第2話 少年の温もり
待望の週末がやってきた。歩くんママが予め荷物をあたしの家に送ってくれており、ほとんど身一つの歩くんが我が家にやってくる予定だ。
母はその手際の良さに驚きつつも、久しぶりの温泉旅行に胸を弾ませていた。早朝からガスや水道栓のある場所や、冷蔵庫の中のもので食べて良い品物のこと、留守中は固定電話には出ないことなど、細かいことをクドクドと言ってくるが、どれもあたしの頭の上を素通りしていった。――あたしの頭の中には、今日の放課後に一旦家に帰ってから自転車でやってくる歩くんのことしかないのだから。
「それじゃ、行ってくるわね」
「うん。せっかくなんだから、歩くんママと楽しんできてね」
「ありがとう。それじゃ。くれぐれも戸締りだけは――」
「もういいから!」
あたしは急かすように母の背中を押して、トランクを持たせる。母は苦笑しながらも迎えに来たタクシーに乗り込んで行った。
小さな王子様がやってきたのは、夕方の四時を過ぎた頃。黒い子供用自転車にまたがった歩くんが、あたしの自宅である一軒屋の門前に現れた。
長袖のシャツと黄色いマフラーという薄着な格好を見て、あたしは彼の代謝能力の素晴らしさに羨ましさを感じる。――あたしだってまだ十代の大学生なのに、歩くんのような身体の若さや柔軟性には驚きを隠せない。真冬でも素足に靴下で過ごしていた高校生時代が自分にもあったことなんて、とうの昔のことのように思えてならないのだ。
「いらっしゃい歩くん」
「こんにちは。これから、よろしくお願いします」
ペコリと頭を下げる歩くん。黄色のマフラーが垂れ下がる。
「こちらこそ。さあさあ。ここは寒いから、早く中に入って手を洗ってね。洗面台を使うといいわ。家には何回か来ているから、場所はわかるよね?」
「うん」
あたしの言葉に何の悪気も感じない歩くんは、スタスタと歩いてドアを開けて入ろうとする。あたしは歩くんの後姿、もっと正確に言えば、お尻に視線を定める。どこかアンバランスで色気のない薄いお尻。ジーパン越しにでもわかるような、無骨でいながら幼稚なフォルムがとても美しいと思った。

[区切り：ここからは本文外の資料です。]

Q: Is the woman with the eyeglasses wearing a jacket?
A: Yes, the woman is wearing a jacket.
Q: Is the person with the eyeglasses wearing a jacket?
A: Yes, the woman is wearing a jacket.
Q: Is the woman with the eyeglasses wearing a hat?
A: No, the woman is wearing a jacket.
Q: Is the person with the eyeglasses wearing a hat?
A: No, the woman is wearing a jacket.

あたしはそんな歩くんの後ろ姿に飛びついてお尻をなでくり回したい気持を堪え、本体の使命を果たすことにする。――歩くんの自転車のサドルを愛でるのだ。
歩くんが家に入ったのを確認してから、合成樹脂と思われる黒いサドルに頬を寄せると、僅かに熱が残っている。温かいまではいかないが、歩くんの座っていた聖なる痕跡は健在であり、いとおしく感じるには十分な状態だ。

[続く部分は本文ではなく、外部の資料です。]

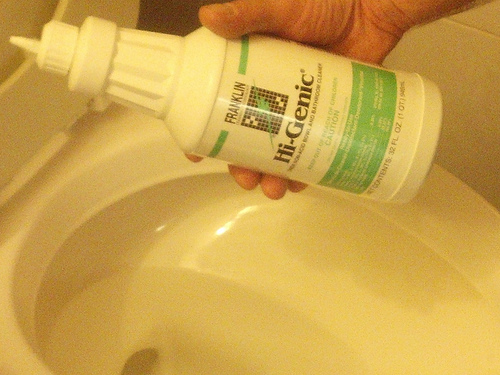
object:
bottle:
[7, 15, 444, 204]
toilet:
[1, 1, 497, 374]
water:
[45, 264, 363, 374]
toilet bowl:
[1, 96, 498, 374]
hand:
[185, 1, 488, 199]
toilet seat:
[1, 1, 145, 187]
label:
[198, 29, 409, 201]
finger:
[229, 164, 261, 191]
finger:
[263, 174, 290, 201]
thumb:
[198, 0, 342, 40]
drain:
[121, 347, 173, 374]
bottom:
[386, 69, 444, 205]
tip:
[9, 31, 44, 59]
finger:
[185, 153, 205, 163]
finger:
[289, 175, 307, 193]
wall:
[380, 1, 499, 216]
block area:
[315, 62, 397, 197]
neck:
[85, 21, 186, 119]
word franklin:
[220, 79, 249, 129]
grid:
[239, 85, 288, 134]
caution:
[323, 107, 343, 150]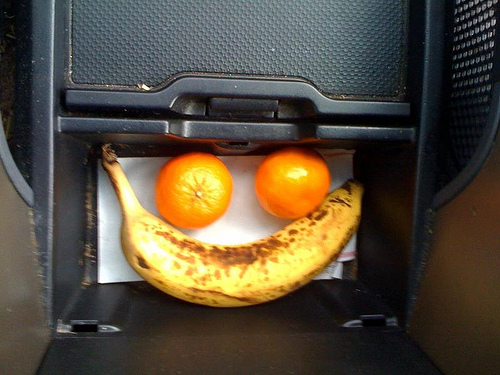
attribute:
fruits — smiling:
[99, 141, 372, 307]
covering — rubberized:
[66, 2, 416, 108]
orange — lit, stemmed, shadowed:
[152, 154, 229, 229]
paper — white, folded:
[101, 155, 351, 294]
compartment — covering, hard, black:
[46, 10, 416, 135]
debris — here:
[80, 171, 109, 294]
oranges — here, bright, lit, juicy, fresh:
[156, 149, 332, 222]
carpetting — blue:
[1, 199, 68, 347]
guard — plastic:
[75, 110, 414, 173]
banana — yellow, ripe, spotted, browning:
[102, 151, 366, 317]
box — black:
[2, 1, 499, 348]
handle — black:
[205, 95, 289, 122]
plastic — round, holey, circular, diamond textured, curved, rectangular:
[2, 0, 498, 215]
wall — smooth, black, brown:
[2, 183, 499, 353]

あたしは十秒程度ずつ、両頬をサドルにくっつけると、ため息を漏らしてしまう。身体の上半身には、本来であれば走ってはいけないような、いかがわしい電気のような痺れが発生する。
チークをサドルに擦りつけた後、最終目的地たるサドルの先頭部分への礼拝をすることにした。そこは彼の大切なものが鎮座していた場所。歩くんの家からあたしの家まで自転車で十五分。その十五分の時間、この丘に何回、歩くんが持つ生命の源が接したのだろうかと思うと、たまらない気持になる。
あたしは周囲を見渡して誰もいないことを何度も確認すると、その聖地に短い時間ではあるが、キスをした。――願わくは、歩くんのそこが、未来のあたしのものになりますように。